After selecting Faster Mode, you can choose the model to use on the right side. By default, the built-in tiny model is selected, which is the smallest model but also the least accurate.

The models tiny--base--small--medium--large increase in size, and their recognition accuracy also improves accordingly.
For Chinese videos, it is recommended to use at least the medium model. The model download address is: https://github.com/jianchang512/stt/releases/0.0
Models with the .en suffix and those starting with distil can only be used for English videos.
To the right of the model selection, there is a Whole Recognition dropdown menu. When expanded, it shows Equal Split. Generally, you can select Whole Recognition unless you have specific needs.
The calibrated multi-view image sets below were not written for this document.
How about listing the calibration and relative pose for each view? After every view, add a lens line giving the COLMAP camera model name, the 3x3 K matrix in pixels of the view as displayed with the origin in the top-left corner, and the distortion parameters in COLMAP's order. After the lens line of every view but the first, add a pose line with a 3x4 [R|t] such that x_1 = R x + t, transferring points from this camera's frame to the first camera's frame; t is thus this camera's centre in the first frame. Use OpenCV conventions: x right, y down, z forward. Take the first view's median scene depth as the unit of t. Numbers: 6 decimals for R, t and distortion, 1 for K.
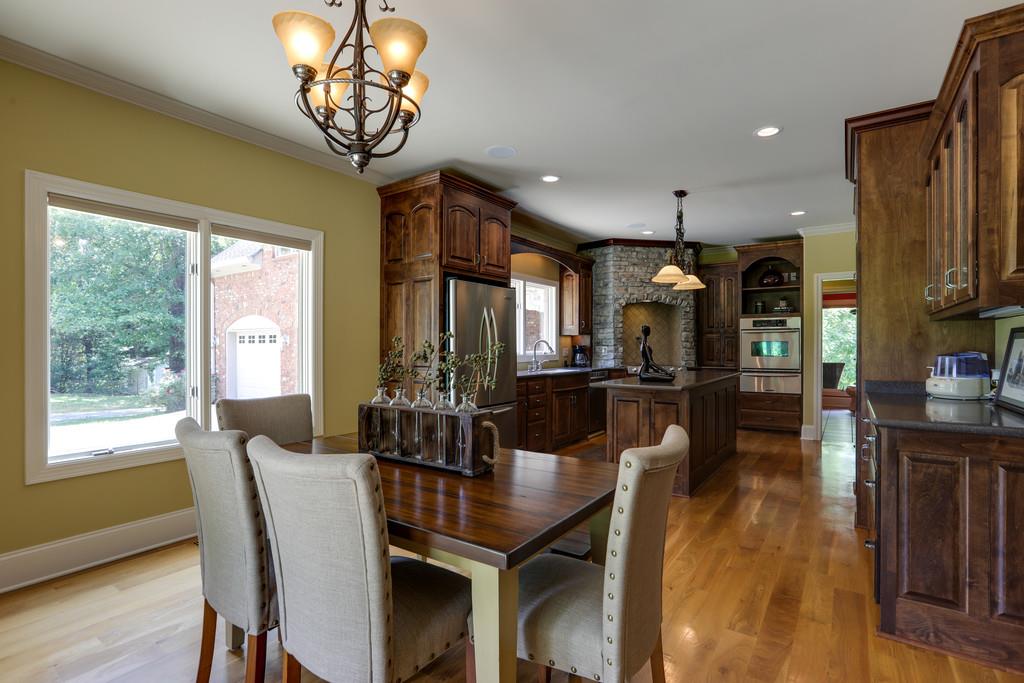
lens RADIAL K [[512.0, 0, 490.3], [0, 512.0, 345.6], [0, 0, 1]] dist [-0.023103, 0.000765]
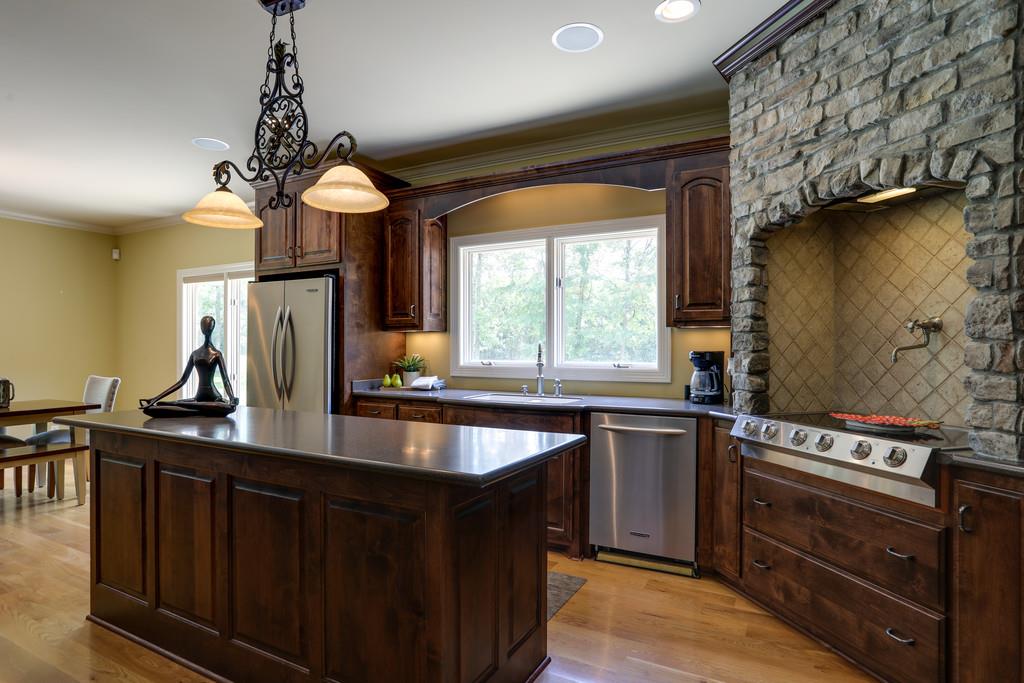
lens RADIAL K [[512.0, 0, 490.3], [0, 512.0, 345.6], [0, 0, 1]] dist [-0.023103, 0.000765]
pose [[0.142186, -0.002229, -0.989837, 0.568438], [-0.001421, 0.999996, -0.002456, -0.004112], [0.989839, 0.001756, 0.142183, 0.774365]]
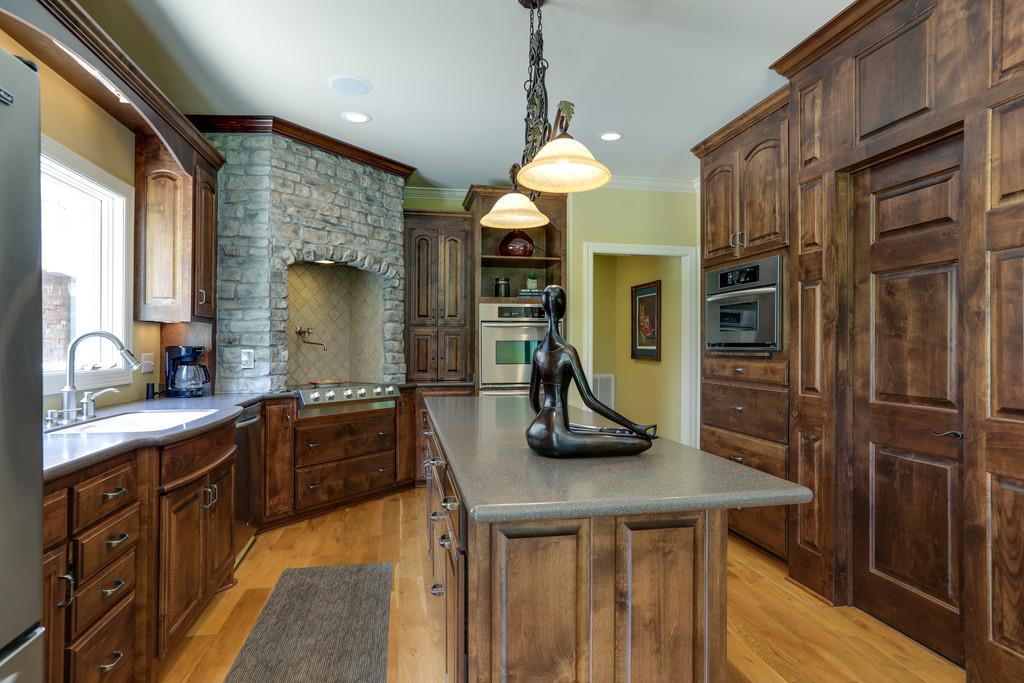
lens RADIAL K [[561.4, 0, 512.0], [0, 561.4, 341.5], [0, 0, 1]] dist [-0.028106, 0.000565]
pose [[0.667925, 0.007295, 0.744193, 0.009713], [0.001081, 0.999941, -0.010772, 0.000676], [-0.744228, 0.008000, 0.667878, 0.492783]]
If you want to split the audio into equal-length segments, such as making each subtitle last 10 seconds, you can choose Equal Split. Then, in the menu under Tools/Advanced Settings → Advanced Settings → VAD Parameters, set the segment duration in seconds.
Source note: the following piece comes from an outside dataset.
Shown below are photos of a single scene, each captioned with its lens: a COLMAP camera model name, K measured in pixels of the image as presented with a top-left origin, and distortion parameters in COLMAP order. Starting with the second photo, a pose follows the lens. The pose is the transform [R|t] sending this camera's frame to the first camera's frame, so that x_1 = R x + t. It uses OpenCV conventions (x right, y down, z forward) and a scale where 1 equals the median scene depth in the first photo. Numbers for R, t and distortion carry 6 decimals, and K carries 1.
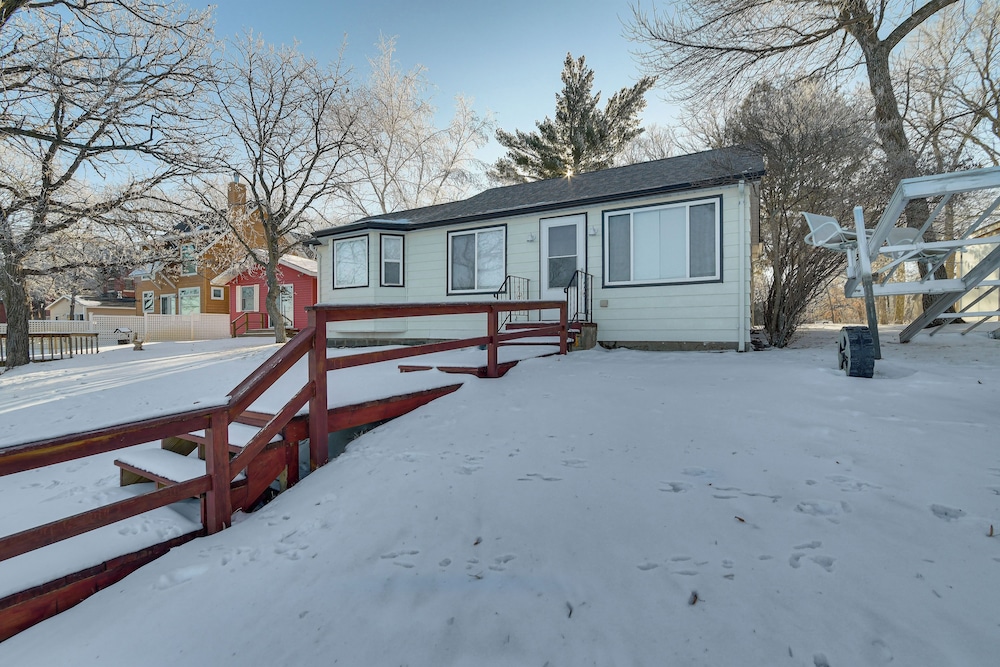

To speed up tasks, on Windows and Linux systems with NVIDIA GPUs, you can configure and install the CUDA and cuDNN environments, then enable CUDA Acceleration to significantly improve execution speed.

View CUDA and cuDNN Installation Tutorial
Auto-Detect Language 

After version v2.59, the original language dropdown menu includes an "Auto-Detect" option. Use this when the language is unknown or not among the 24 supported languages. The program will attempt to automatically identify the spoken language.
However, if possible, try to avoid using this option, especially if there is no clear speech in the first 30 seconds of the video. This is because the auto-detection mechanism analyzes the first 30 seconds of audio to determine the language for the entire video.
Another point to note: Some languages with similar pronunciation but different writing systems may not be accurately identified and could be randomly assigned to either variant. For example, a Chinese video might be randomly detected as Simplified or Traditional Chinese.